## What is being asked
Each line in the entries below that holds the string "right" must be copied.

──────

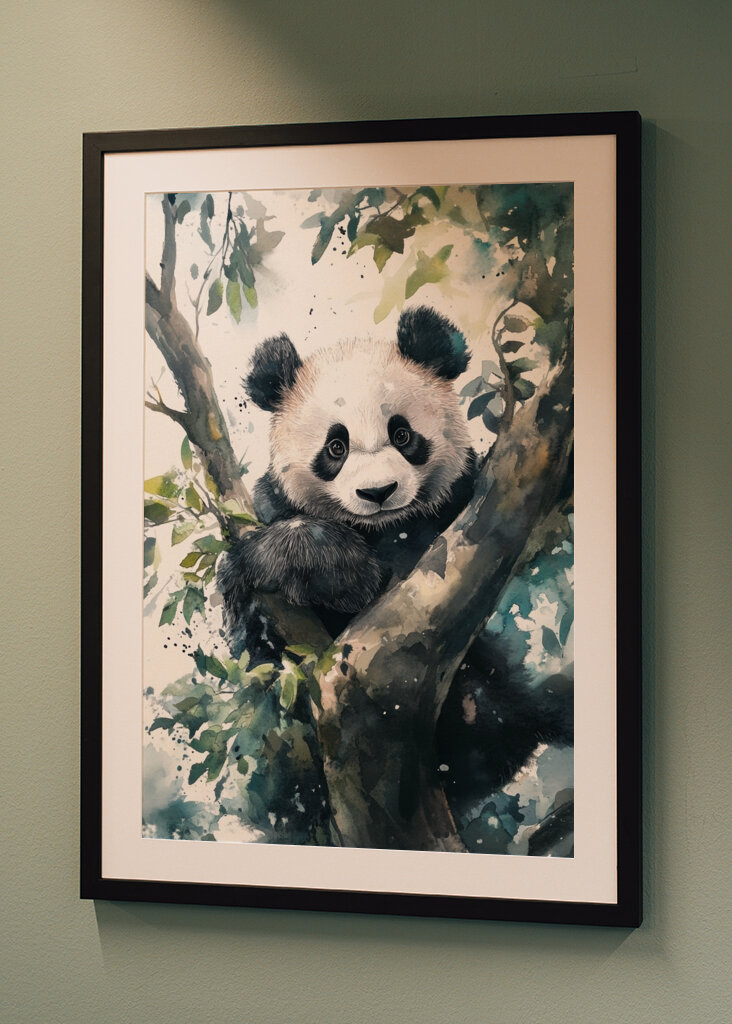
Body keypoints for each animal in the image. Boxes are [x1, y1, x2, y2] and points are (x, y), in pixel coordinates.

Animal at [217, 305, 573, 821]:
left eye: (402, 435)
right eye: (336, 447)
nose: (378, 492)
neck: (383, 527)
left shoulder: (459, 510)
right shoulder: (271, 509)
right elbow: (253, 639)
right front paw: (323, 566)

──────

## Task answer
right eye: (336, 447)
right shoulder: (271, 509)
right elbow: (253, 639)
right front paw: (323, 566)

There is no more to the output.